Der Weg zur Offenbarung des Schöpfers
Während wir das Buch Sohar lesen, versuchen wir, einen gemeinsamen Raum zu erschaffen, indem wir danach streben, all unsere Punkte im Herzen zu vereinen. Das bedeutet, die „Tora lernen“. Ohne eine solche Absicht gibt es kein Torastudium.
Der Punkt im Herzen ist „Israel“, Isra-El, direkt zum Schöpfer. Mittels des Studiums wollen wir die Tora erreichen – das uns korrigierende Licht.
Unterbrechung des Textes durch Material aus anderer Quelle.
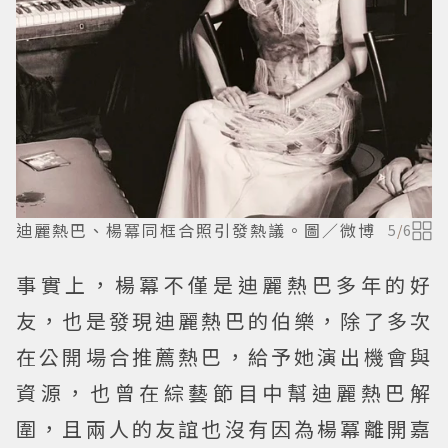
迪麗熱巴、楊冪同框合照引發熱議。圖／微博
5
/
6
事實上，楊冪不僅是迪麗熱巴多年的好
友，也是發現迪麗熱巴的伯樂，除了多次
在公開場合推薦熱巴，給予她演出機會與
資源，也曾在綜藝節目中幫迪麗熱巴解
圍，且兩人的友誼也沒有因為楊冪離開嘉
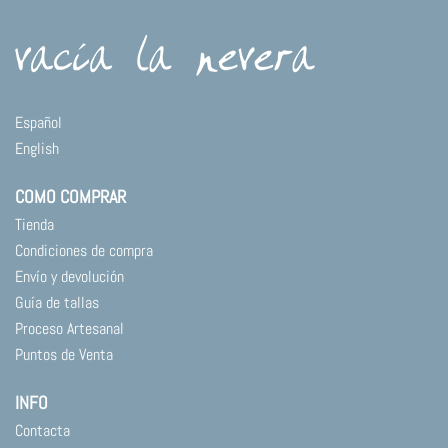
Español
English
COMO COMPRAR
Tienda
Condiciones de compra
Envío y devolución
Guía de tallas
Proceso Artesanal
Puntos de Venta
INFO
Contacta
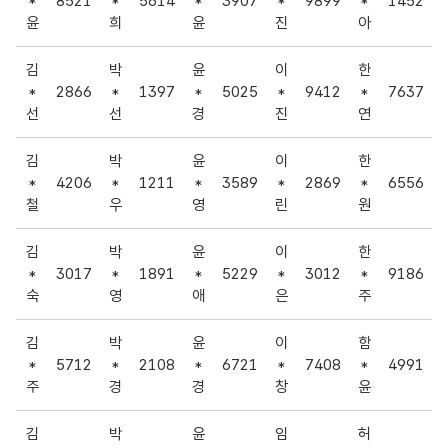
*
8521
*
5614
*
3907
*
9899
*
1452
윤
희
윤
진
아
김
박
윤
이
한
*
2866
*
1397
*
5025
*
9412
*
7637
선
선
경
진
연
김
박
윤
이
한
*
4206
*
1211
*
3589
*
2869
*
6556
철
우
영
린
원
김
박
윤
이
한
*
3017
*
1891
*
5229
*
3012
*
9186
숙
영
애
은
주
김
박
윤
이
함
*
5712
*
2108
*
6721
*
7408
*
4991
주
경
경
창
윤
김
박
윤
임
허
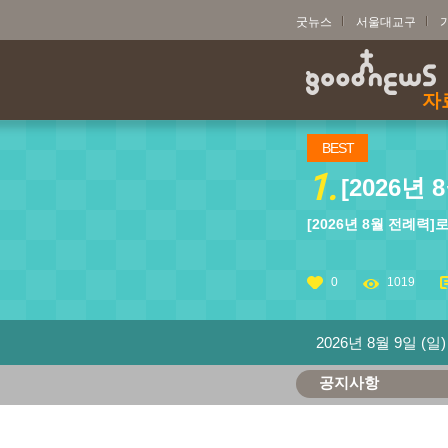
굿뉴스
서울대교구
자
BEST
1.
[2026년
[2026년 8월 전례력
0
1019
2026년 8월 9일 (일)
공지사항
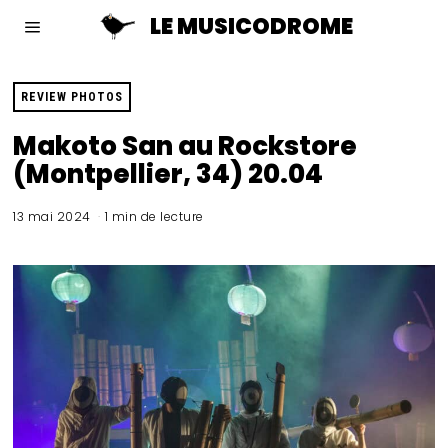
LE MUSICODROME
REVIEW PHOTOS
Makoto San au Rockstore
(Montpellier, 34) 20.04
13 mai 2024
1 min de lecture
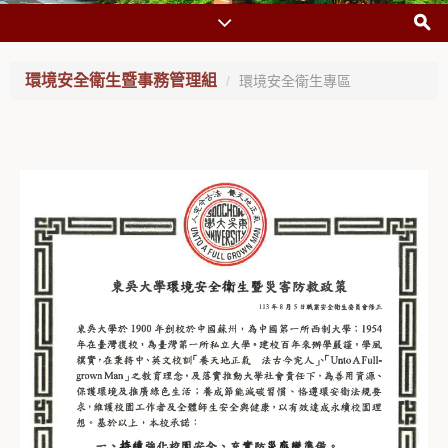
環境安全衛生暨事務管理組
環境安全衛生專區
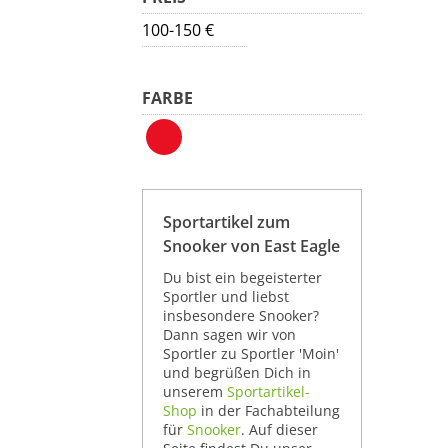
100-150 €
FARBE
Sportartikel zum
Snooker von East Eagle
Du bist ein begeisterter
Sportler und liebst
insbesondere Snooker?
Dann sagen wir von
Sportler zu Sportler 'Moin'
und begrüßen Dich in
unserem
Sportartikel-
Shop
in der Fachabteilung
für
Snooker
. Auf dieser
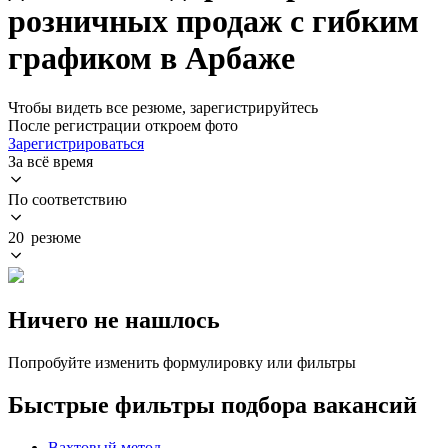
розничных продаж с гибким
графиком в Арбаже
Чтобы видеть все резюме, зарегистрируйтесь
После регистрации откроем фото
Зарегистрироваться
За всё время
По соответствию
20 резюме
Ничего не нашлось
Попробуйте изменить формулировку или фильтры
Быстрые фильтры подбора вакансий
Вахтовый метод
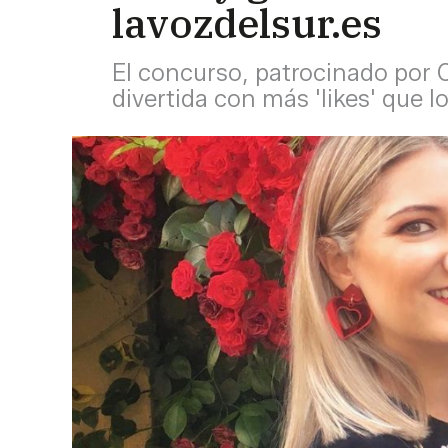
lavozdelsur.es
El concurso, patrocinado por 
divertida con más 'likes' que 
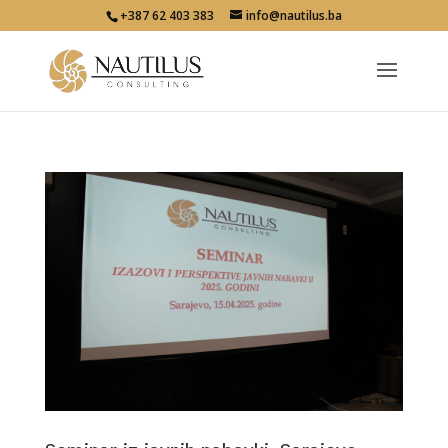
+387 62 403 383
info@nautilus.ba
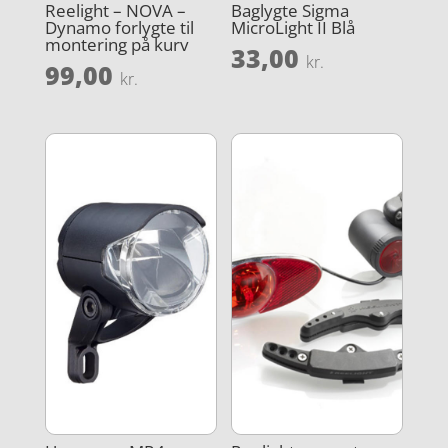
Reelight – NOVA –
Baglygte Sigma
Dynamo forlygte til
MicroLight II Blå
montering på kurv
33,00
kr.
99,00
kr.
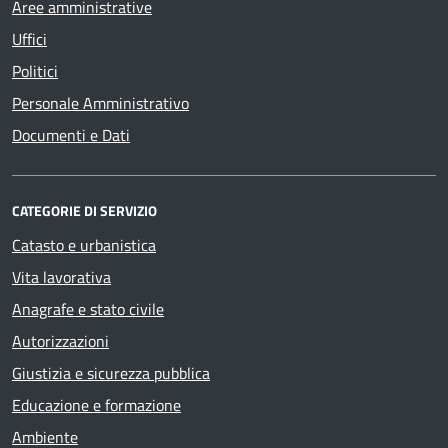
Aree amministrative
Uffici
Politici
Personale Amministrativo
Documenti e Dati
CATEGORIE DI SERVIZIO
Catasto e urbanistica
Vita lavorativa
Anagrafe e stato civile
Autorizzazioni
Giustizia e sicurezza pubblica
Educazione e formazione
Ambiente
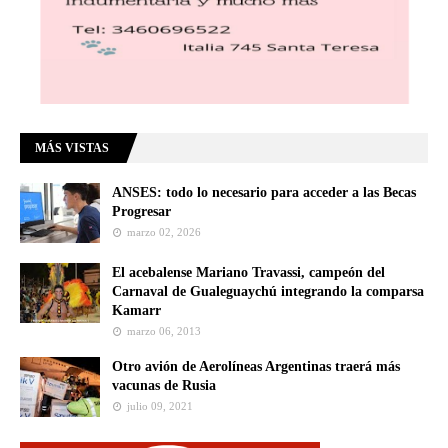
MÁS VISTAS
ANSES: todo lo necesario para acceder a las Becas
Progresar
marzo 02, 2026
El acebalense Mariano Travassi, campeón del
Carnaval de Gualeguaychú integrando la comparsa
Kamarr
marzo 06, 2013
Otro avión de Aerolíneas Argentinas traerá más
vacunas de Rusia
julio 09, 2021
Und dann offenbaren wir, in der Verbindung zwischen uns, den Schöpfer.
In der Verbindung zwischen uns und dementsprechend in der Offenbarung des Schöpfers gibt es 125 Stufen oder 5 Welten, 5 Lichter NaRaNChaJ.
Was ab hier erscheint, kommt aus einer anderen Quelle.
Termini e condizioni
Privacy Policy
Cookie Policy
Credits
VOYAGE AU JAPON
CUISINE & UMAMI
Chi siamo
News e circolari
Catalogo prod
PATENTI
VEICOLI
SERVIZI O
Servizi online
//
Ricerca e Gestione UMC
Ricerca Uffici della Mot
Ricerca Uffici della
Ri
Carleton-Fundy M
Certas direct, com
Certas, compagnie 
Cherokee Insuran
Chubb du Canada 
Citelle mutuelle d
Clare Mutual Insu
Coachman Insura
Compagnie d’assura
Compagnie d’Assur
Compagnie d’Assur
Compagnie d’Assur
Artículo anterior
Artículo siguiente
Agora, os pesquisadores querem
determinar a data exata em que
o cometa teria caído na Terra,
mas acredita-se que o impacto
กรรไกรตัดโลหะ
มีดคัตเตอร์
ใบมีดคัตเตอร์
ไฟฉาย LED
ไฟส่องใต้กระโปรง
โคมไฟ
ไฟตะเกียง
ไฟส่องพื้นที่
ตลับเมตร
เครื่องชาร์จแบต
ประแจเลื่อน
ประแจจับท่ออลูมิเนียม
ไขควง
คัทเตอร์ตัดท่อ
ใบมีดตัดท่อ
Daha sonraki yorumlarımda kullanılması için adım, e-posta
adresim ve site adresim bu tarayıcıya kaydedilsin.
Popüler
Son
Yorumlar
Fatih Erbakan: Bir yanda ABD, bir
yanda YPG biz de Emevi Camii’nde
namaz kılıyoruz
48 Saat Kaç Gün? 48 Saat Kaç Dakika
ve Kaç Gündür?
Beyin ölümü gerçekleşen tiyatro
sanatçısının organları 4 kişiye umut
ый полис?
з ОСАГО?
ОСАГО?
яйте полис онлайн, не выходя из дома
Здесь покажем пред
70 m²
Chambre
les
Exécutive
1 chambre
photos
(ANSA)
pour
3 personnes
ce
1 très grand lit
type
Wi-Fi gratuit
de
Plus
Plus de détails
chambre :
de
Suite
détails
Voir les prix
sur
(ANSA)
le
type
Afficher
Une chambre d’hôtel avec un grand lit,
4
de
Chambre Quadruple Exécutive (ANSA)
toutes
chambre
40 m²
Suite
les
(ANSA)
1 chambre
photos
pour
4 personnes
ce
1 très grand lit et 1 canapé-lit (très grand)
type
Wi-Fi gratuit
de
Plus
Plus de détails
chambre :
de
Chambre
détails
Die vollständige Abwesenheit von Einheit, in der wir unsere Anstrengungen beginnen, uns zu verbinden, heißt „diese Welt“. Der Endpunkt unserer wechselseitigen Verbindung heißt „Welt der Unendlichkeit“.
So offenbart sich das gesamte System der gemeinsamen Seele, genannt Adam Rishon, Shechina oder Malchut der Unendlichkeit. Die Form dieses spirituellen Gefäßes (Kli) heißt „Schöpfer“ (Kadosh Baruch Hu) – die Eigenschaft des Gebens und der Liebe, die wir dann offenbaren.
Alles befindet sich innerhalb dieses Systems. Die ganze Wissenschaft der Kabbalah spricht allein davon, wie man den Schöpfer offenbart, gemäß der Gleichheit von Eigenschaften, wie es heißt: „Von der Liebe zu den Geschöpfen – zur Liebe zum Schöpfer“. Indem wir uns untereinander verbinden, erschaffen wir in der Verbindung zwischen uns ein System, das der Höheren Kraft des Gebens gleicht.
Dieses Bild muss während des Lesens des Buches Sohar ständig vor unseren Augen sein. Ich muss ständig prüfen, wo ich mich auf dieser Treppe der Verbindung zwischen uns befinde, wovon der Sohar jetzt spricht, ob ich mich mit den anderen verbinden will oder mich dem widersetze, was mich jetzt hindert.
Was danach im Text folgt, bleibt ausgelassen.